Yes, but: In recent years, studies have shown that these datasets may contain serious gaps. ImageNet, for example, contains racist and sexist labels as well as photos of people’s faces obtained without consent. The latest study now examines another dimension: the fact that many labels are just plain fake. A mushroom is labeled a spoon, a frog is labeled a cat, and an Ariana Grande high score is labeled a whistle. The ImageNet test set has an estimated label error rate of 5.8%. Meanwhile, the test set for QuickDraw, a compilation of hand drawn drawings, has an estimated error rate of 10.1%.

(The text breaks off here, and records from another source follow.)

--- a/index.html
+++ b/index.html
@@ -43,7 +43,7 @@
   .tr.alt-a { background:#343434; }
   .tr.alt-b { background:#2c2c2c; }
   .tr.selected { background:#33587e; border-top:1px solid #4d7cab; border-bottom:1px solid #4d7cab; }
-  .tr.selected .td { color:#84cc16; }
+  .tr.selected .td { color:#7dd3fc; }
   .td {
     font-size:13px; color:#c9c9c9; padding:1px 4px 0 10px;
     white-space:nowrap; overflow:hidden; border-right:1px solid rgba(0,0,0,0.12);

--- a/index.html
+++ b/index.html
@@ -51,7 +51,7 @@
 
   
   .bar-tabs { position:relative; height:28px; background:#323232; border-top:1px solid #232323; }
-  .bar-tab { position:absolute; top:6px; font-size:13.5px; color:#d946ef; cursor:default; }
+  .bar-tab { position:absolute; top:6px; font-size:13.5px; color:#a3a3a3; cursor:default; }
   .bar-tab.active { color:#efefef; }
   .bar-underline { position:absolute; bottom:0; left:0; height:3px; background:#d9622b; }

How was it measured? Each of the ten datasets used to evaluate the models has a corresponding dataset used to train them. MIT graduate students, Curtis G. Northcutt and Anish Athalye and alum Jonas Mueller, used the training data sets to develop a machine learning model, and then used it to predict labels in the data from test. If the model did not agree with the original label, the data point was flagged for manual review. Five human Amazon Mechanical Turk reviewers were asked to vote on which label – the model’s or the original – they thought was correct. If the majority of human reviewers agreed with the model, the original tag was counted as an error and then corrected.
Is it important? Yes. The researchers looked at 34 models that had previously been measured against the ImageNet test set. They then re-measured each model against the 1,500 or so examples where the data labels turned out to be wrong. They found that the models that did not perform so well on the original Incorrect the labels were among the best performers after the label correction. In particular, the simpler models seemed to take better advantage of the corrected data than the more complicated models used by tech giants like Google for image recognition and assumed to be the best in the business. In other words, we may get an exaggerated idea of how great these complicated models are due to faulty test data.
Now what? Northcutt encourages the AI field to create cleaner datasets to evaluate models and track the progress of the field. He also recommends that researchers have better data hygiene when working with their own data. “If you have a noisy dataset and a bunch of models that you try out and are going to deploy them in the real world,” he says, you could end up selecting the wrong model without cleaning up the test data. To this end, he opened the code he used in his study to correct label errors, which he says are already being used in a few large tech companies.